In Christmas feature It’s a Wonderful Life (widely considered to be one of the greatest films of all time), Moss played Ruth Dakin Bailey, the wife to Todd Karns’ Harry Bailey and sister-in-law to protagonist George Bailey, played by star Jimmy Stewart. Moss was the last surviving adult cast member of the movie, though several of the film’s child actors are still alive. The story follows Stewart’s George, a depressed man who contemplates suicide on Christmas Eve but changes his mind after an intervention by his guardian angel. 

Karolyn Grimes, who worked with Moss on Capra’s film as a child actor, posted a tribute to her late co-star on Facebook. “We have another angel! Virginia Patton Moss. She was 97 years old,” Grimes wrote. “She is now with her beloved Cruse. She will be missed!” Grimes — who is now 82 — celebrated her sixth birthday during production of the film. Her character Zuzu is the one who delivers the movie’s most famous line: “Every time a bell rings, an angel gets his wings.”

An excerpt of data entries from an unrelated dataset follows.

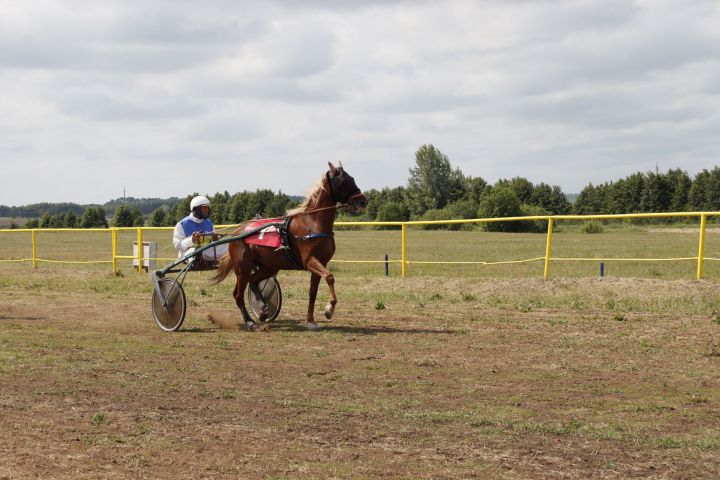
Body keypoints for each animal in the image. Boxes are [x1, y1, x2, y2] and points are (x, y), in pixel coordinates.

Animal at [208, 161, 366, 330]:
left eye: (352, 178)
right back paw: (250, 322)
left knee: (253, 281)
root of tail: (237, 232)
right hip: (243, 267)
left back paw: (263, 309)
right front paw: (329, 310)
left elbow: (313, 292)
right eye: (343, 181)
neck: (312, 223)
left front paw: (311, 321)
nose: (363, 201)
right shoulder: (309, 261)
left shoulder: (321, 262)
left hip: (269, 266)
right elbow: (329, 277)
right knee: (238, 294)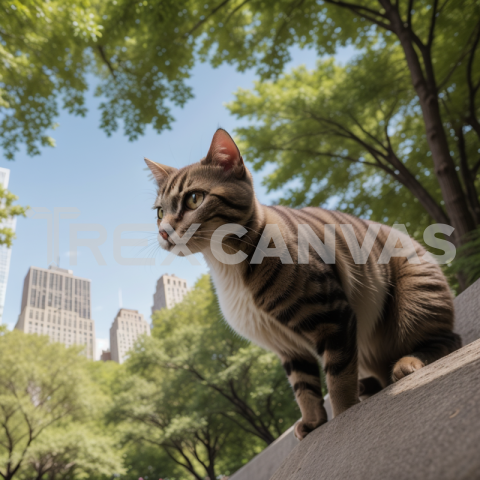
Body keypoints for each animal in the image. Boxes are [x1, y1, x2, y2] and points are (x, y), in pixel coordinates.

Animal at [145, 126, 462, 438]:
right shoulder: (288, 348)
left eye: (194, 199)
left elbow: (338, 375)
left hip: (415, 303)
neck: (225, 264)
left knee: (447, 340)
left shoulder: (333, 318)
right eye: (160, 211)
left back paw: (407, 363)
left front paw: (344, 412)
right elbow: (304, 388)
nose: (163, 231)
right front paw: (313, 421)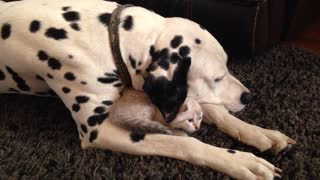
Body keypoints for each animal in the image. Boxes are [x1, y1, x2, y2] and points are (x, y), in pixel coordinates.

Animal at [0, 0, 296, 179]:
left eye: (227, 66)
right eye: (217, 77)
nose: (249, 96)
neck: (110, 38)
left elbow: (217, 112)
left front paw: (259, 133)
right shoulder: (100, 131)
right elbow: (183, 142)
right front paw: (241, 162)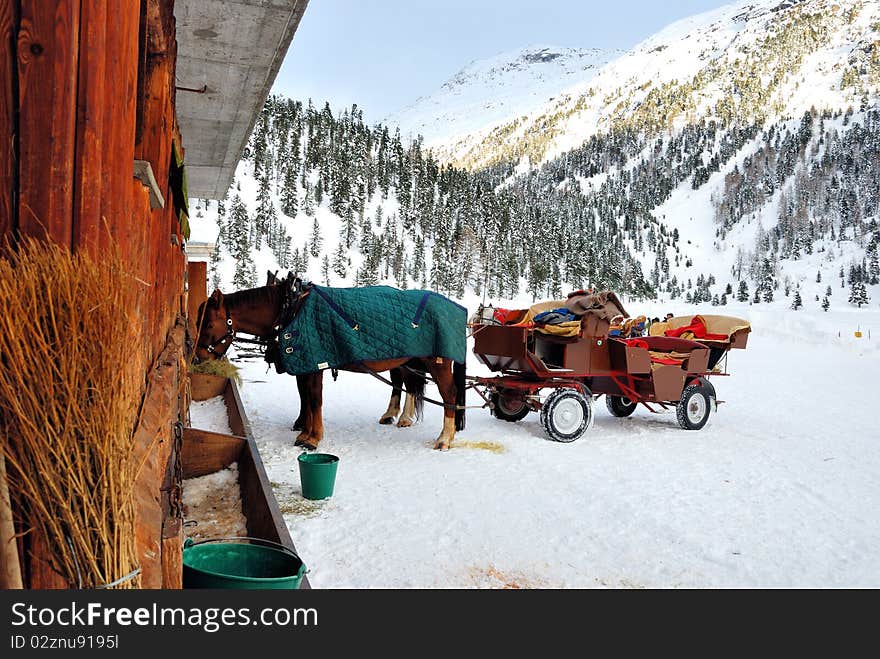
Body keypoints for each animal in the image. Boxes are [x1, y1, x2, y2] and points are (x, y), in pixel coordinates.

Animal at [192, 278, 468, 448]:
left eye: (208, 324)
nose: (197, 358)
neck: (291, 309)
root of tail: (457, 309)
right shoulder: (304, 365)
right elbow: (305, 397)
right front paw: (304, 431)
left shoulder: (316, 364)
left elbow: (314, 399)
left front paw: (313, 438)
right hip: (408, 359)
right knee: (408, 384)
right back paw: (400, 417)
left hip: (437, 363)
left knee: (449, 394)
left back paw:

In 2012, Moss’ husband Cruse W. Moss claimed that his wife was the only girl that was contracted directly by director Frank Capra. “Everybody else in that film was loaned by another studio. But Ginny was not with the studio and Frank Capra actually signed her for that picture.”

Moss acted in four additional films, including a lead performance in 1948’s Western Black Eagle, before retiring from acting in 1949. Her final screen credit was the 1949 comedy The Lucky Stiff. That same year she married Cruse and they relocated to Ann Arbor, Michigan, where Moss began a career as a businesswoman and served as a docent at the University of Michigan Museum of Art. The couple stayed married until Cruse’s death in 2018.

“I couldn’t see me doing that for my life,” Moss said in 2012, reflecting on her decision to leave acting and focus on raising a family. “I wanted exactly what I am. Ann Arbor, Michigan, a wonderful husband, wonderful children, a good part of the community. I work hard for the community.”